Cosmic Close-Up
Move over Hubble. NASA’s James Webb Space Telescope (JWST) is the new kid on the cosmic block and 100 times more powerful. UT Austin faculty and postdoctoral researchers are leading some of the first projects on JWST: COSMOS-Web, which astronomer Caitlin Casey is co-leading, is the largest project in JWST’s first year, and the NGDEEP Survey, co-led by her colleague Steven Finkelstein, is among the largest.
Cosmic Dawn
How did the earliest galaxies form?
How did they transform the universe from opaque to clear?
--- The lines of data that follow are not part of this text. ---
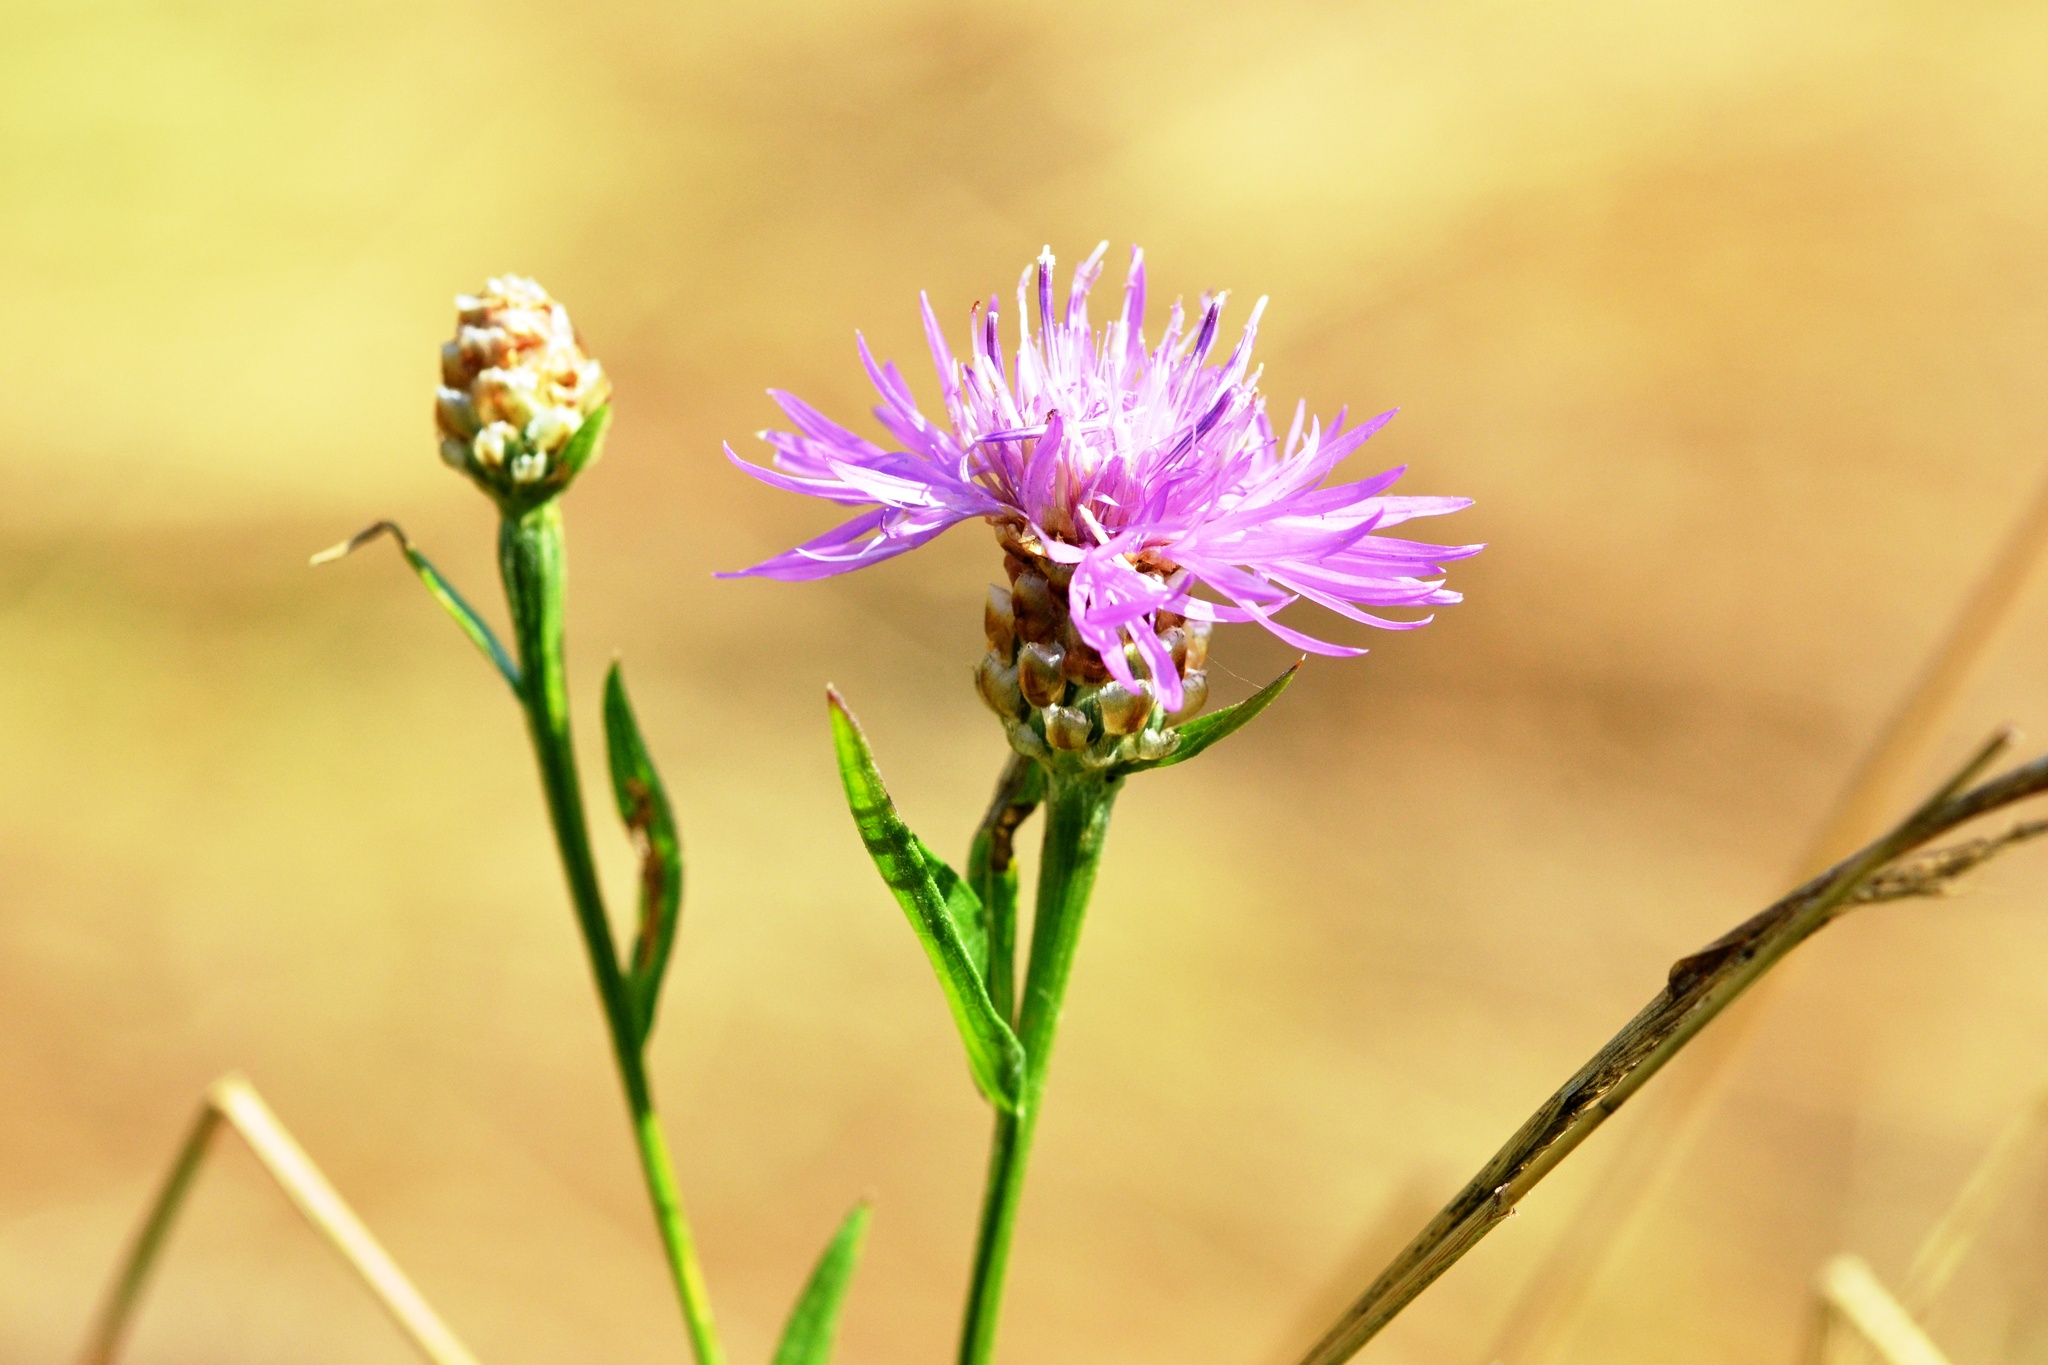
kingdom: Plantae
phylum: Tracheophyta
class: Magnoliopsida
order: Asterales
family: Asteraceae
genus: Centaurea
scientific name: Centaurea jacea
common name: Brown knapweed
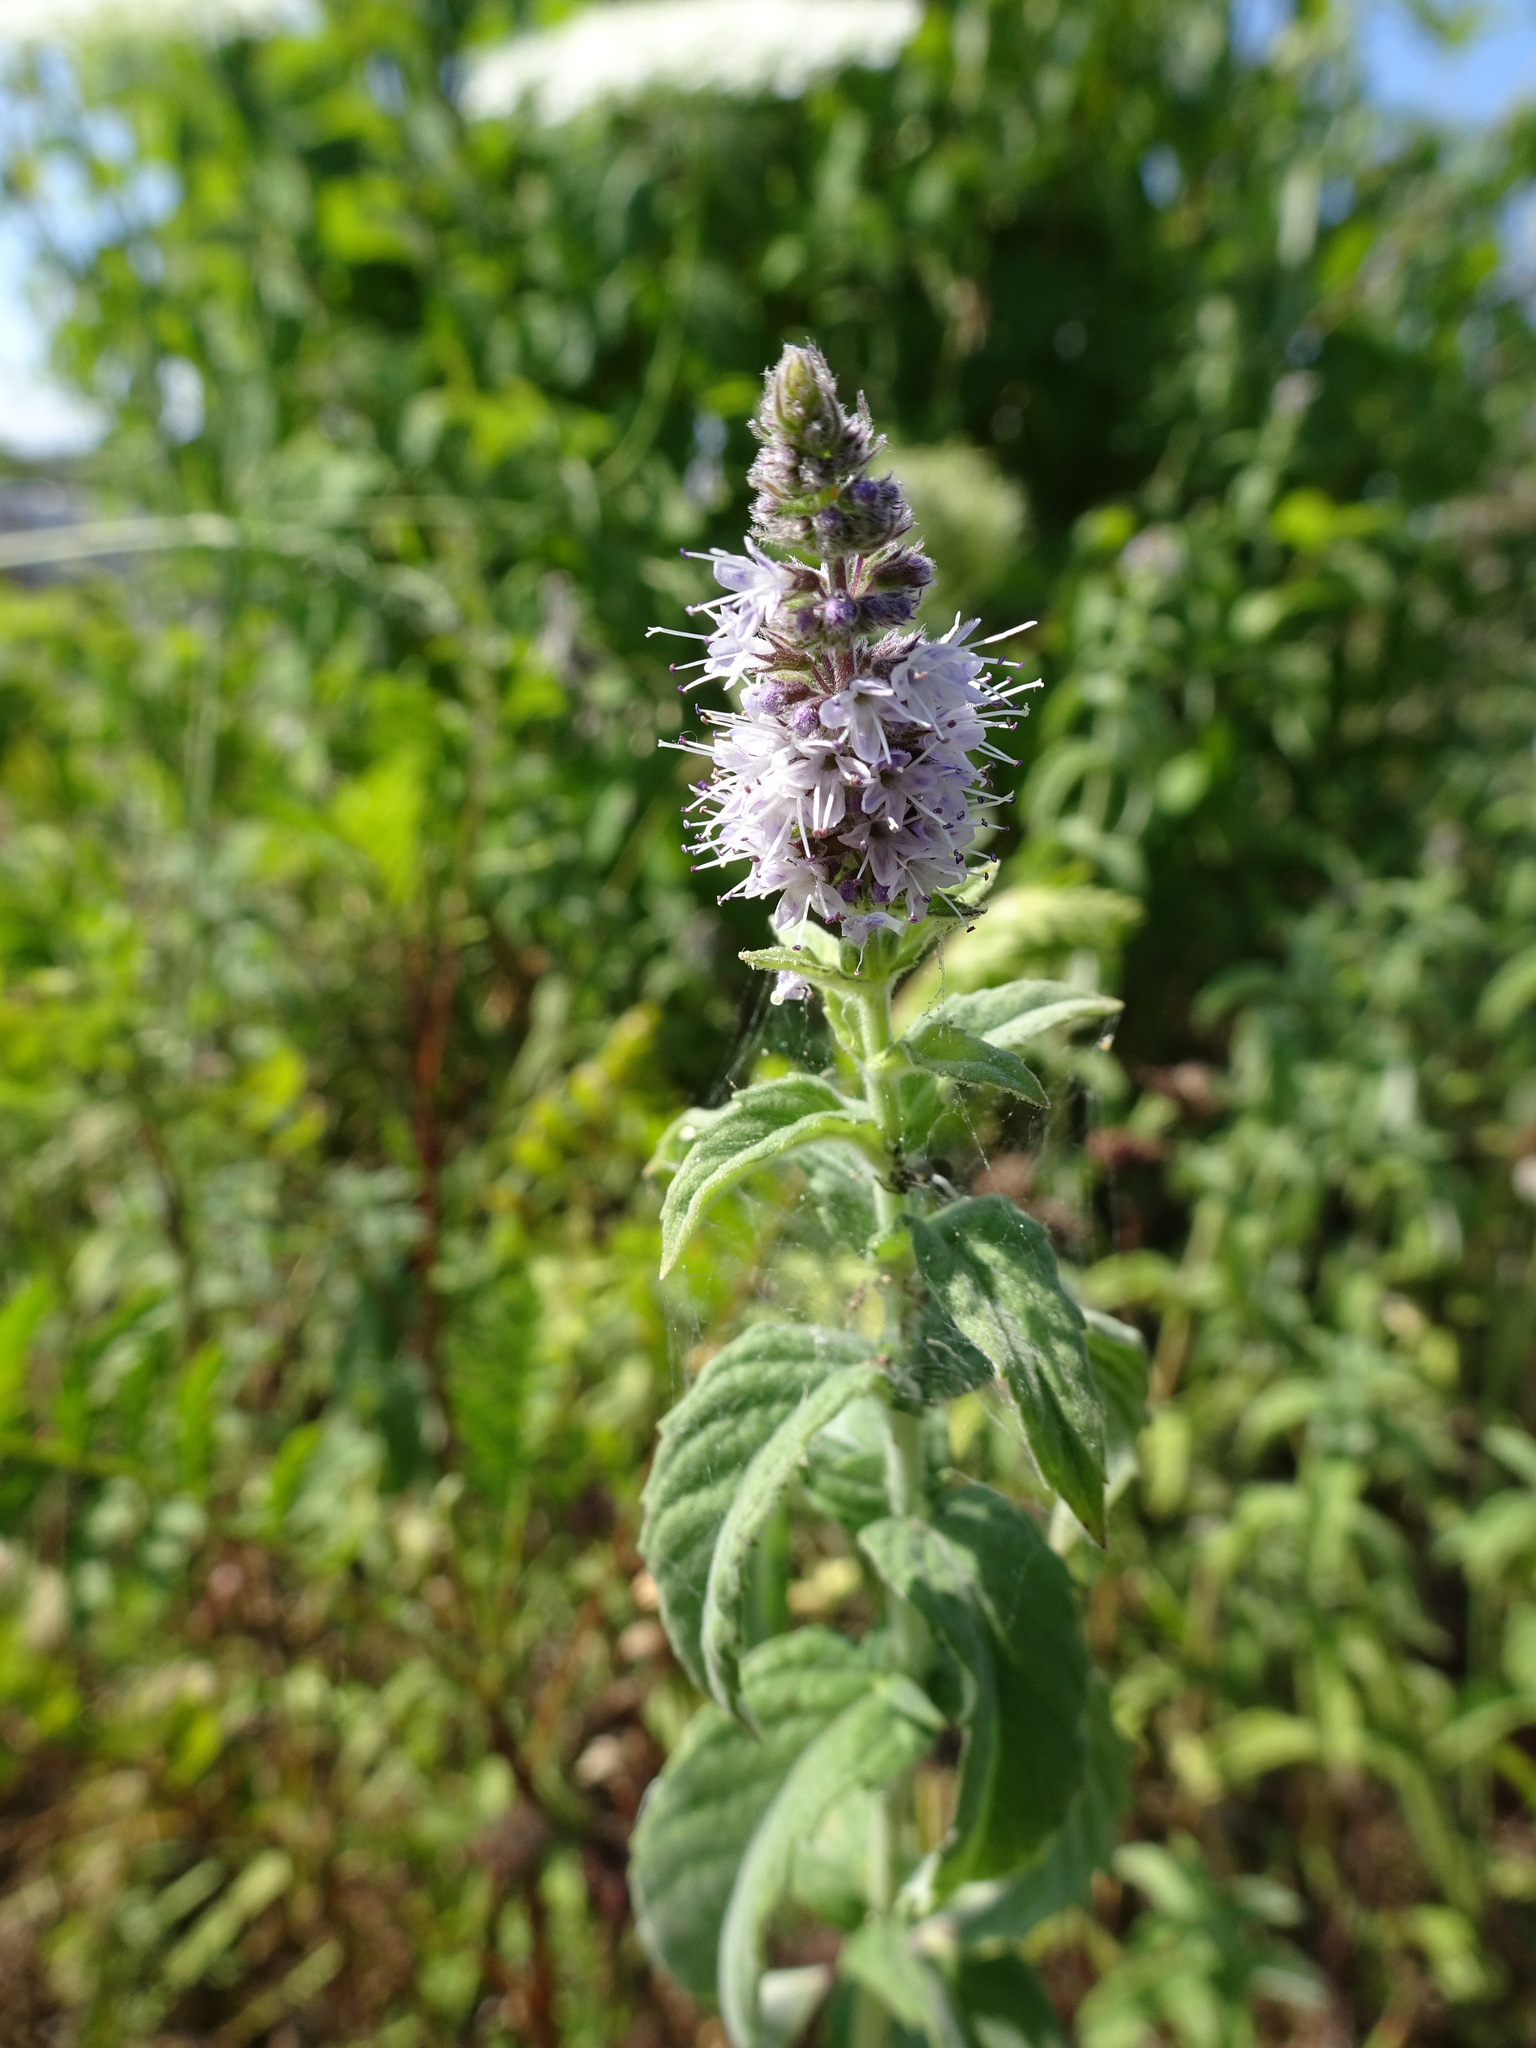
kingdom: Plantae
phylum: Tracheophyta
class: Magnoliopsida
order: Lamiales
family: Lamiaceae
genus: Mentha
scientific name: Mentha spicata
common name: Spearmint
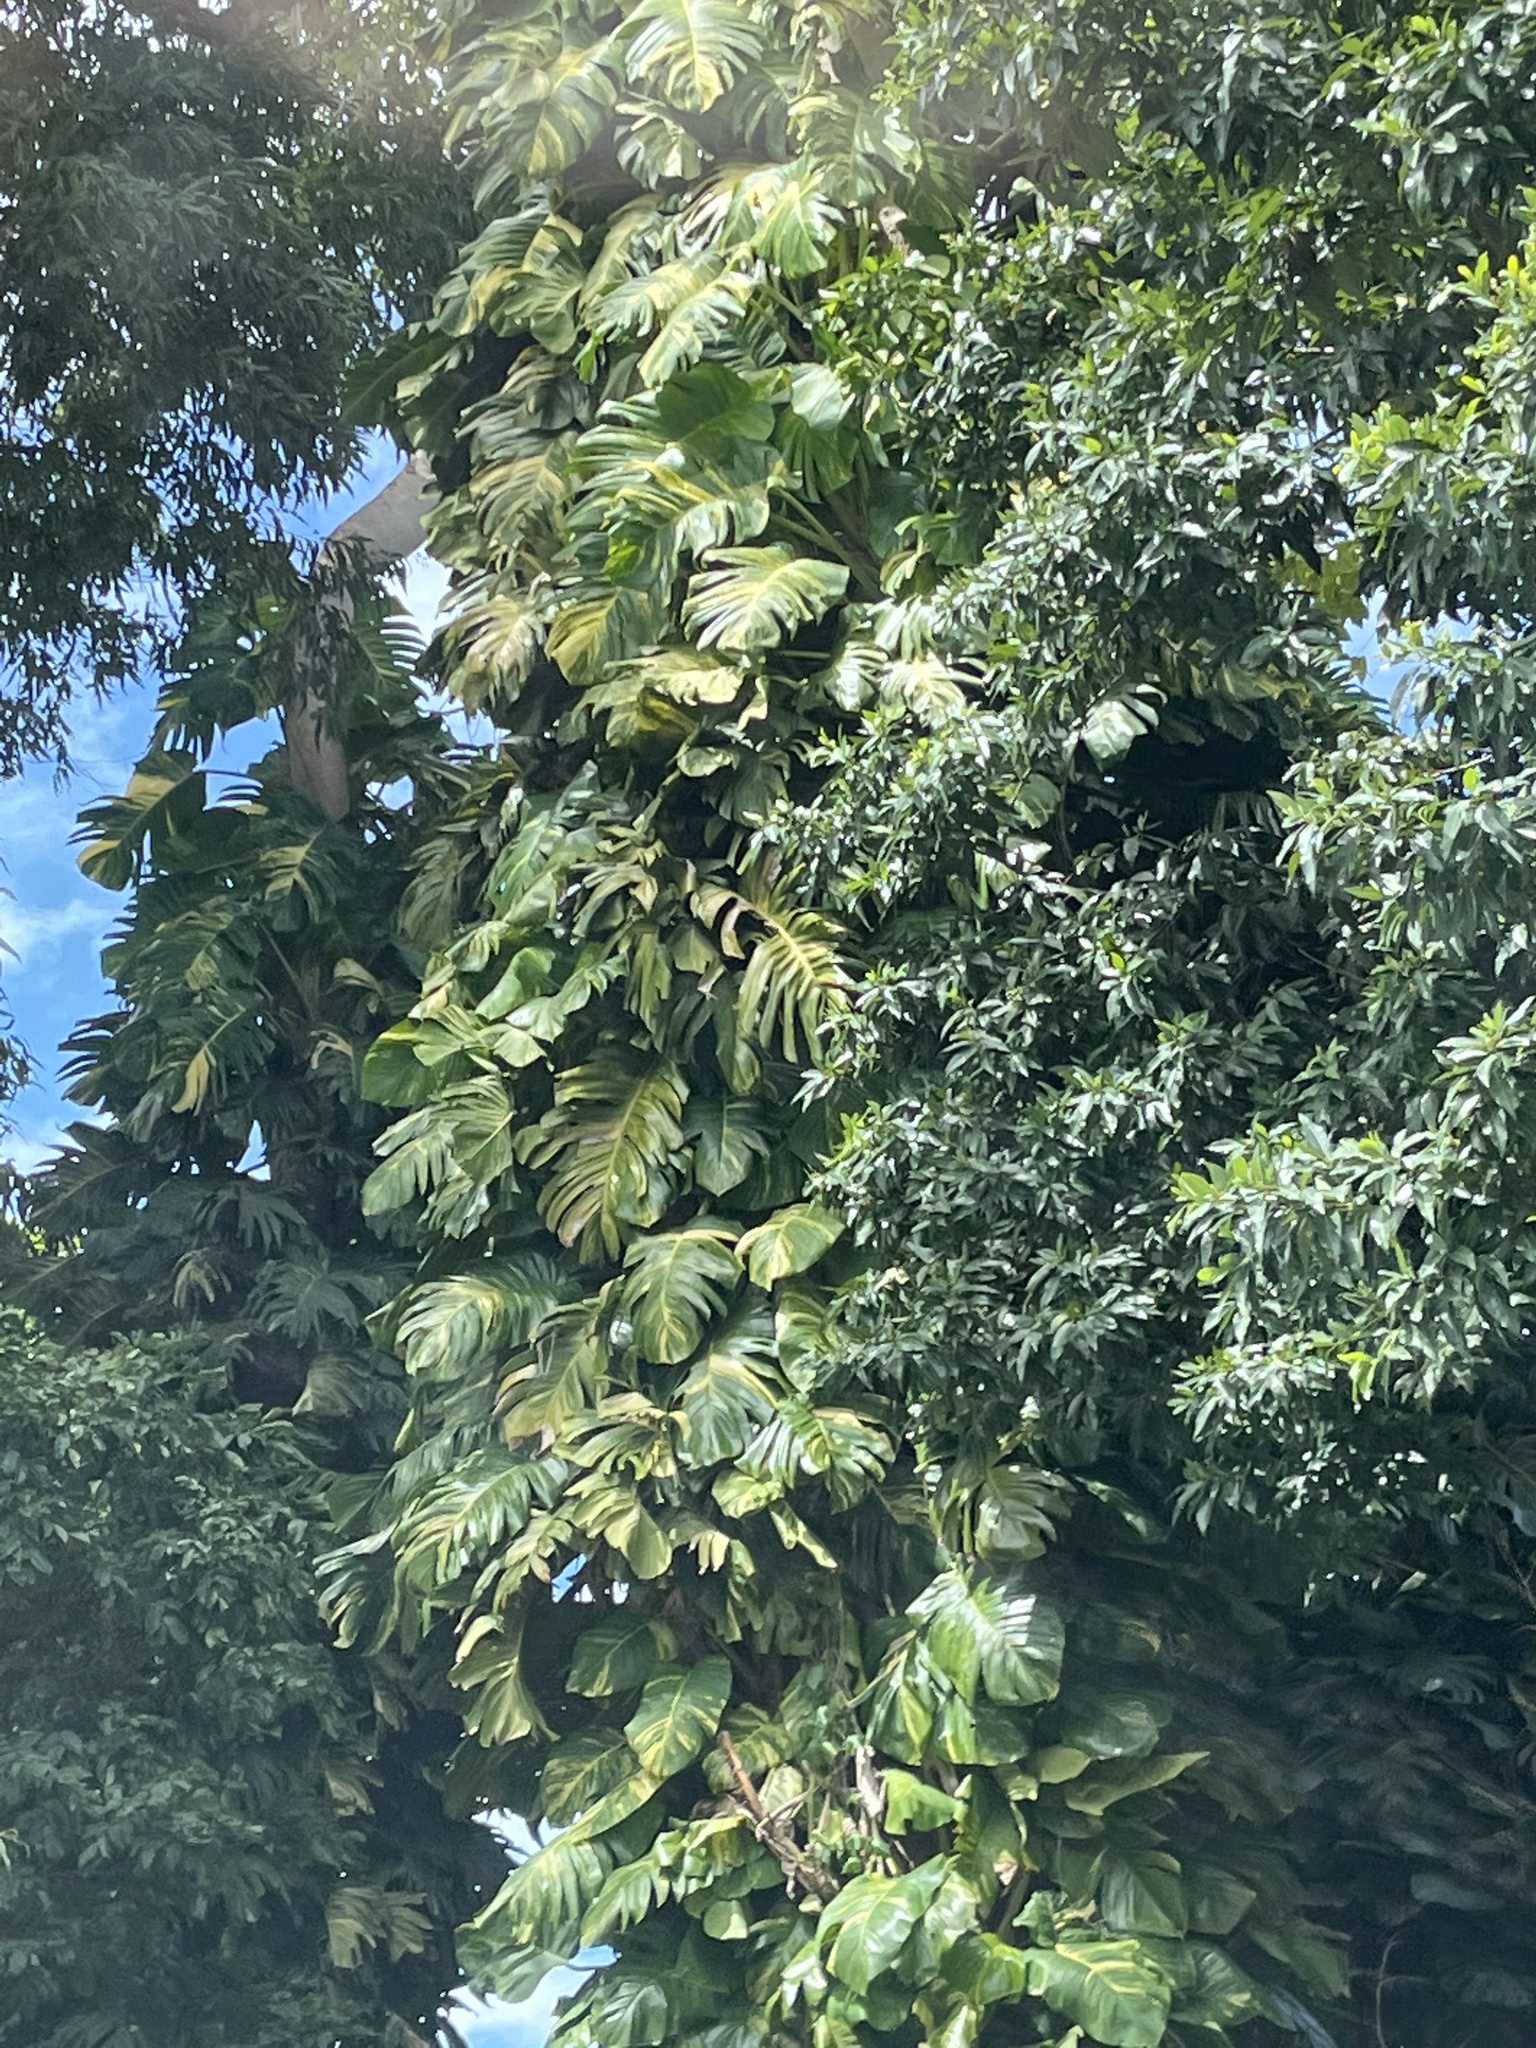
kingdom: Plantae
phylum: Tracheophyta
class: Liliopsida
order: Alismatales
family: Araceae
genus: Epipremnum
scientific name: Epipremnum aureum
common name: Golden hunter's-robe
Casey’s & Finkelstein’s projects will study a period soon after the Big Bang known as the Cosmic Dawn using, as Casey puts it, “the most powerful view that we have as humans of the most distant, faint objects in the cosmos.”
A Star is Born
Will Best, a postdoctoral researcher, is leading a project to study low-mass stars and companions of stars that fail to ignite, called brown dwarfs. By determining their mass distributions, Best hopes to clarify the physics of star formation.
Spin Cycle
Giant planets start out as solid cores that snag most of their mass from a swirling disk of gas encircling them like a hula hoop. Brendan Bowler leads a project studying these disks to better understand how giant planets and their moons form. Discoveries could offer lessons about exoplanet habitability.